__SOURCE TEXT__.
In this issue of Blood, French and colleagues use several genome-wide approaches and report that acquired genetic variation has a stronger impact on methotrexate polyglutamate accumulation in acute lymphoblastic leukemia cells than inherited genetic variation.
This paper by French et al is among the first to combine high-throughput analyses of malignant cells for acquired genetic variation (mRNA expression and DNA copy number variation) and of normal cells to detect inherited genetic variation (DNA single nucleotide polymorphisms and DNA copy number variation) in the same patients.1 A relatively large cohort of children with acute lymphoblastic leukemia (ALL) was tested, and methotrexate polyglutamate (MTXPG) accumulation was determined ex vivo in samples obtained 42 to 44 hours after the patients had been treated with single-agent MTX at 1 g/m2 given intravenously over 4 or 24 hours. Acquired genetic variation was assessed in leukemic cells obtained at diagnosis while inherited genetic variation was studied in DNA extracted from whole blood sampled after the patients achieved complete remission.
This study is important for several reasons. First, it demonstrates the importance of characterizing malignant cells themselves in order to predict or explain their sensitivity to a particular drug. Apparently, the biology of malignant cells is more important in this respect than inherited factors, which, for instance, influence pharmacokinetics. Second, it identifies novel genes, especially on chromosomes 10 and 18, which seem important in explaining variation in MTXPG accumulation. Third, the paper contains a wealth of information on the relevance of individual chromosomes and genes regarding MTX accumulation. Finally, it shows that combining information on acquired and inherited genetic variation can be useful, since this analysis identified 7 genes that had the strongest impact on MTXPG accumulation.

__WHAT TO WORK ON__.
1/ In the commentary on methotrexate accumulation, start at "In this issue" and stop after "inherited genetic variation.". Reproduce that stretch with "genomic" substituted for "genome-wide".
2/ List each reason the commentary on methotrexate accumulation gives for why the study is important.
Work only from the text above.

__DATA UNDER STUDY__.
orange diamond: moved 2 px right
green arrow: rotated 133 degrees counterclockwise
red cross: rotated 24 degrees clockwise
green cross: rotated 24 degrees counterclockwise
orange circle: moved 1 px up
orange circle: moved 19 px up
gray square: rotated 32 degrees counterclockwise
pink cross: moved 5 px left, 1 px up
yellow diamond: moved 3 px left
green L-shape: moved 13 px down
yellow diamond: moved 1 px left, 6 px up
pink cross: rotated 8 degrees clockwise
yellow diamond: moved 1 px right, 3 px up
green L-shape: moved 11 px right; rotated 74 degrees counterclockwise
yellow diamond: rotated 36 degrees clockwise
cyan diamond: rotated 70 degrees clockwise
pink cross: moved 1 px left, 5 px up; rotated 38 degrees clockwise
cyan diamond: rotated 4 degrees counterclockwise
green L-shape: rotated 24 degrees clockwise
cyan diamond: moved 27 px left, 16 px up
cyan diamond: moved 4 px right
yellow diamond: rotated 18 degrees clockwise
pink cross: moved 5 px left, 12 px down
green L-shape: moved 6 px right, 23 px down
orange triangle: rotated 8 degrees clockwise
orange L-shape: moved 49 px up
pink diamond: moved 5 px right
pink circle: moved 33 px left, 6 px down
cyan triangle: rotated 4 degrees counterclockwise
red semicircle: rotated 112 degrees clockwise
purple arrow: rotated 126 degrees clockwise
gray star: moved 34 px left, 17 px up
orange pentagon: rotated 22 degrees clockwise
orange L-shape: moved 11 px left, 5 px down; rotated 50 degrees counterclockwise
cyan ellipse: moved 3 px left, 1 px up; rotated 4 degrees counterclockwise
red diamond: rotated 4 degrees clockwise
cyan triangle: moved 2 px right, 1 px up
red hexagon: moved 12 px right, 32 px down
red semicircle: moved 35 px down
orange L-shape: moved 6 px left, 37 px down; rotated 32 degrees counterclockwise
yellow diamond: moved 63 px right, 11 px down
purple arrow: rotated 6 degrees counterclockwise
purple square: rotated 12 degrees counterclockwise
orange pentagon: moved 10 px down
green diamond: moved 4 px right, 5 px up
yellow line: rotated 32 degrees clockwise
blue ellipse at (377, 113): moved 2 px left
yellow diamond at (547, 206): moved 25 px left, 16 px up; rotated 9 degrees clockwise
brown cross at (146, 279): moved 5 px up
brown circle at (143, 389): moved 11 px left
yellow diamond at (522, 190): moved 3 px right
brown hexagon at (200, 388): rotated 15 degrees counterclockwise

__ANSWER SET__.
1/
In this issue of Blood, French and colleagues use several genomic approaches and report that acquired genetic variation has a stronger impact on methotrexate polyglutamate accumulation in acute lymphoblastic leukemia cells than inherited genetic variation.

2/
- It demonstrates the importance of characterizing malignant cells themselves in order to predict or explain their sensitivity to a particular drug.
- It identifies novel genes, especially on chromosomes 10 and 18, which seem important in explaining variation in MTXPG accumulation.
- It contains a wealth of information on the relevance of individual chromosomes and genes regarding MTX accumulation.
- It shows that combining information on acquired and inherited genetic variation can be useful, since this analysis identified 7 genes that had the strongest impact on MTXPG accumulation.